The current director of national intelligence, Dan Coats, has regularly referred to Putin’s attack on the 2016 election and warned that Russia is likely to target the United States again. This appears to have irritated Trump, who has refused to come to terms with the previous assault because it has cast a taint on the election that landed him in the White House. With Ratcliffe, Trump will have a true comrade in charge of the nation’s intelligence apparatus—a man who has parroted both Trump’s claim that there was no Russia scandal and Trump’s alternative-reality fairy tale that he has been the victim of a Deep State plot.

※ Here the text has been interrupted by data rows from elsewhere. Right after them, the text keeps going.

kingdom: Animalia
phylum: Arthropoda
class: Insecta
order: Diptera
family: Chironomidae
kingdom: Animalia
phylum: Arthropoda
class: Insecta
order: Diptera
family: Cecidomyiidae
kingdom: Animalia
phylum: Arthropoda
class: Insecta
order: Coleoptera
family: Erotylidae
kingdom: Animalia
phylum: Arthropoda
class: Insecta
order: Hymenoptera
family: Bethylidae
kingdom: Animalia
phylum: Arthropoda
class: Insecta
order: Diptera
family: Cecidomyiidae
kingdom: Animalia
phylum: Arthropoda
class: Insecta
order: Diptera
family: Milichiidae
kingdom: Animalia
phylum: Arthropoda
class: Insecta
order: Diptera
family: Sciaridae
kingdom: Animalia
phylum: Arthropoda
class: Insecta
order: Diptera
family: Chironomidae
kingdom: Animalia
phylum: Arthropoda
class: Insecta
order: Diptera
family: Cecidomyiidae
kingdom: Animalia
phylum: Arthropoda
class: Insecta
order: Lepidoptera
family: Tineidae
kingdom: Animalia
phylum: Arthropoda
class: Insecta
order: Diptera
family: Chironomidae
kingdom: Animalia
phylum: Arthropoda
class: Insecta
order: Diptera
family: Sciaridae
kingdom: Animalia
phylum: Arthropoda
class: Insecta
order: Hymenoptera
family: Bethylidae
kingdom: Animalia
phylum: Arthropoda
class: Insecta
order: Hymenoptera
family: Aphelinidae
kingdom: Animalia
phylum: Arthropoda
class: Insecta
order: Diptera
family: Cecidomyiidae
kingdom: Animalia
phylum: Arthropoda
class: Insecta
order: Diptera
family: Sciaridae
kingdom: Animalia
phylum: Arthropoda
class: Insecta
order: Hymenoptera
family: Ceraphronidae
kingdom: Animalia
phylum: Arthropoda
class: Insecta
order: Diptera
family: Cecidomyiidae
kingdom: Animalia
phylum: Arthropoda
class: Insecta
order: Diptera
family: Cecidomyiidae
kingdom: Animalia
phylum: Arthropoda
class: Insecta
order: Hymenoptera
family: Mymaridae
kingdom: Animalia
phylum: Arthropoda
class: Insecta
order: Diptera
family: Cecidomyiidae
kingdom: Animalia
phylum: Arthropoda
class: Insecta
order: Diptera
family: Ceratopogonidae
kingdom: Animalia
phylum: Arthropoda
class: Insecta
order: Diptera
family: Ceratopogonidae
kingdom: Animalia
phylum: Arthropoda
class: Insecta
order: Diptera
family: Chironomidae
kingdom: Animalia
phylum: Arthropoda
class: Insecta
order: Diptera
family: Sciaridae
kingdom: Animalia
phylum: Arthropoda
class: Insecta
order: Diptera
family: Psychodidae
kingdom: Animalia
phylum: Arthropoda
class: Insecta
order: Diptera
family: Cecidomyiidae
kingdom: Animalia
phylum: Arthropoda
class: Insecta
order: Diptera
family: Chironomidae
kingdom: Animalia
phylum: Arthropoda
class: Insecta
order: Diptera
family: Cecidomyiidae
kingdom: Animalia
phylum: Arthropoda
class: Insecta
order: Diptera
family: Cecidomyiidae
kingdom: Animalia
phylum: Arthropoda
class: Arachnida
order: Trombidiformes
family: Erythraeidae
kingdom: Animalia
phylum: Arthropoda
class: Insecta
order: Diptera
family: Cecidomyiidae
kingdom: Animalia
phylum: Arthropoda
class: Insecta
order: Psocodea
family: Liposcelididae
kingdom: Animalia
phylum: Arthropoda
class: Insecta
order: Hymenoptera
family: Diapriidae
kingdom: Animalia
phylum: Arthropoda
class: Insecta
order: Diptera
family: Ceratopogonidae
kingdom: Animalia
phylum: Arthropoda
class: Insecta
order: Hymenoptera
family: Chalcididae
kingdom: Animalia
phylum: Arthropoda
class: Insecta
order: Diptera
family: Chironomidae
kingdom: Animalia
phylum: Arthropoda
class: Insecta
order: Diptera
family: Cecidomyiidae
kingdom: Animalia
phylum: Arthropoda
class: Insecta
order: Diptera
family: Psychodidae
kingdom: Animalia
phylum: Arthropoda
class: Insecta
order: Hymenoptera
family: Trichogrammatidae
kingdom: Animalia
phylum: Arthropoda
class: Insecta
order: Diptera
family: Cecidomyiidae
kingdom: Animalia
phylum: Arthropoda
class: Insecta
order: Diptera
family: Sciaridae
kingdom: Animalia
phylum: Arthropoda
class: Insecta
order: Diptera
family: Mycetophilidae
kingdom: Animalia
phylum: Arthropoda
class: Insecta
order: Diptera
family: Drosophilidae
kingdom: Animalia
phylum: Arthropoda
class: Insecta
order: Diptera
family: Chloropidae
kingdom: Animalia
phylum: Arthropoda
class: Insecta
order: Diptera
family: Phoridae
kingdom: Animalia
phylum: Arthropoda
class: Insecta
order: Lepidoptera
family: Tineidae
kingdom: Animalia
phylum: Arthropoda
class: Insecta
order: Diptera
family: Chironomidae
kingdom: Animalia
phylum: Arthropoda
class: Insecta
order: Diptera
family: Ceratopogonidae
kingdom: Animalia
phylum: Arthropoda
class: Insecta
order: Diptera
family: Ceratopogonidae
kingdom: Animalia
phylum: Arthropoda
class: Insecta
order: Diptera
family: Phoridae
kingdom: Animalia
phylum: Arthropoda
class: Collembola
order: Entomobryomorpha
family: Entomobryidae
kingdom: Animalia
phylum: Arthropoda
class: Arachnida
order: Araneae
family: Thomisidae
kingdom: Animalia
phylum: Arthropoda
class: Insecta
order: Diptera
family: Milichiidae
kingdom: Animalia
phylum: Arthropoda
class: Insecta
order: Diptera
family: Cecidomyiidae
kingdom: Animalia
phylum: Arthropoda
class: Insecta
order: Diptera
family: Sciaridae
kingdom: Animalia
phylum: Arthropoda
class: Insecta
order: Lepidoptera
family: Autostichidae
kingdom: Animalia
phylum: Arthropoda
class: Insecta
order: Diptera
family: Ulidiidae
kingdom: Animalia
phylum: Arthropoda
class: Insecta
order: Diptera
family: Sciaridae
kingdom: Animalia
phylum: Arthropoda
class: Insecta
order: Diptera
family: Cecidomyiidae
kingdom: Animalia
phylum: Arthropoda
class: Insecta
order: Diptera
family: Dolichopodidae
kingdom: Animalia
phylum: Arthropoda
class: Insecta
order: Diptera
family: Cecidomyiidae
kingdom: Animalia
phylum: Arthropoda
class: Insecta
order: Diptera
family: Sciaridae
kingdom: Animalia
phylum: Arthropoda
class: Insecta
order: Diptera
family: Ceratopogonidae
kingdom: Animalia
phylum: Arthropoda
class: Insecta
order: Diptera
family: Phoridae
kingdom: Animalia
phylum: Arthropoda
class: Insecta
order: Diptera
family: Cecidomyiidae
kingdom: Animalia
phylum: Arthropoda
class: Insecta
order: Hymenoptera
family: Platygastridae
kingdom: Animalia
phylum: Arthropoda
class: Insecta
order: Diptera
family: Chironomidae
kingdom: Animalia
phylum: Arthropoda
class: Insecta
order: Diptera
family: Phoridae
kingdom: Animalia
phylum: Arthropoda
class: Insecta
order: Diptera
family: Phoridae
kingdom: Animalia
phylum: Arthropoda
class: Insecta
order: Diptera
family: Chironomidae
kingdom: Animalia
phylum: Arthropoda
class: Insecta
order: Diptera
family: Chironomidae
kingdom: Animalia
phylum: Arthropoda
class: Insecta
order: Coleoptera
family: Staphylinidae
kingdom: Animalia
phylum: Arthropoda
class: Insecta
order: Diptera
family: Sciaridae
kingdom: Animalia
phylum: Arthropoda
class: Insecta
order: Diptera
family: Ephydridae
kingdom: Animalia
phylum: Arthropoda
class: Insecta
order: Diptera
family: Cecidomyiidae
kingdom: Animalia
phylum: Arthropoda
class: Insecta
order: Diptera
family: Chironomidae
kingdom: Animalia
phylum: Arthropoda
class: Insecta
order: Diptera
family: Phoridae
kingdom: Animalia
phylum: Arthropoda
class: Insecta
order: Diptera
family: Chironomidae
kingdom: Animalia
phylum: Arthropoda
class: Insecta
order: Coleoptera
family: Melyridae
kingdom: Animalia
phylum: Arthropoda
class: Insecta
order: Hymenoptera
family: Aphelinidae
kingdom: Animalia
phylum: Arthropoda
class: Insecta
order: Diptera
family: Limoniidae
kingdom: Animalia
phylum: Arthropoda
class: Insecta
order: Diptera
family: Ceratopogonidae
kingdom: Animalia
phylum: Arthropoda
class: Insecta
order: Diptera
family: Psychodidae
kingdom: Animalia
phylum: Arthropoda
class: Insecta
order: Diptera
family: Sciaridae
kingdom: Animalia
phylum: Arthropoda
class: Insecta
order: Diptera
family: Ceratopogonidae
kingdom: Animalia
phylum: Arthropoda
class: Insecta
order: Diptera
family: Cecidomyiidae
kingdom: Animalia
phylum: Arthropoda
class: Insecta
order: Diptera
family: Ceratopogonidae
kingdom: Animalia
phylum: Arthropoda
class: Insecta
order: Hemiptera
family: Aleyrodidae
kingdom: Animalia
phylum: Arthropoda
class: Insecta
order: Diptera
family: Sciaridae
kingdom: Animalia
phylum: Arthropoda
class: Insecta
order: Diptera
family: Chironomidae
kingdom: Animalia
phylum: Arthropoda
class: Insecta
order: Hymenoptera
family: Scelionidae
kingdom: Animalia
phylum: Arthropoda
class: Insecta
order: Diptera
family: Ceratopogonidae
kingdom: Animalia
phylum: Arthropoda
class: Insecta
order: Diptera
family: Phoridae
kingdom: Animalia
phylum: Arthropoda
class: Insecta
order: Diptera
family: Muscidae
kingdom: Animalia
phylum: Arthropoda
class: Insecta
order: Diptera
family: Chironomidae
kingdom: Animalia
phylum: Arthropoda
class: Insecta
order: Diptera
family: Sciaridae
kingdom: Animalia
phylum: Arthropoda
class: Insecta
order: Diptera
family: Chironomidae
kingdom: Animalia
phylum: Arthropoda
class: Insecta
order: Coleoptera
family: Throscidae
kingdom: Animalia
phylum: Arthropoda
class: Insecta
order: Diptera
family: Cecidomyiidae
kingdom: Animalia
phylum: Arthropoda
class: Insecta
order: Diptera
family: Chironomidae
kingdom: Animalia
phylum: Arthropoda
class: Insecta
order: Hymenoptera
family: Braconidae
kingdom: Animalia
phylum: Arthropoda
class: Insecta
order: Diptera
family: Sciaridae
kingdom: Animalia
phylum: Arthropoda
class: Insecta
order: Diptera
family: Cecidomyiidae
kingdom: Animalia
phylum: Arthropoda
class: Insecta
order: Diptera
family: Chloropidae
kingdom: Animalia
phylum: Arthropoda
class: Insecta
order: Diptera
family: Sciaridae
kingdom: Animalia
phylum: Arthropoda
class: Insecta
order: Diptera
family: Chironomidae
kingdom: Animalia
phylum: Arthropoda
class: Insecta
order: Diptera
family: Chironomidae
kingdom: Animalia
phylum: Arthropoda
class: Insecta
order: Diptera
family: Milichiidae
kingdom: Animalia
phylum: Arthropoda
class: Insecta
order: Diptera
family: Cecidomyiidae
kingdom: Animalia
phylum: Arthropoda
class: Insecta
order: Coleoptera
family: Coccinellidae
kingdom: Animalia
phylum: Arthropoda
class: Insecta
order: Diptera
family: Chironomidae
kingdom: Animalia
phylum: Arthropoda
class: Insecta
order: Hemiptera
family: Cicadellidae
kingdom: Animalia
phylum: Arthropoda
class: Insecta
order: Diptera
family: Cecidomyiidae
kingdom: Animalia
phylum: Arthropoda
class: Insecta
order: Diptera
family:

Of course, it is the responsibility of the director of national intelligence to present the president the unvarnished truth, clear and fact-based intelligence that the commander in chief can use to reach informed decisions about vital national security matters. But clearly Trump would rather be handed information that reinforces his biases, impulses, and interests. With his demonstrable ability and willingness to bend the truth for Trump, Ratcliffe is the perfect man for that job.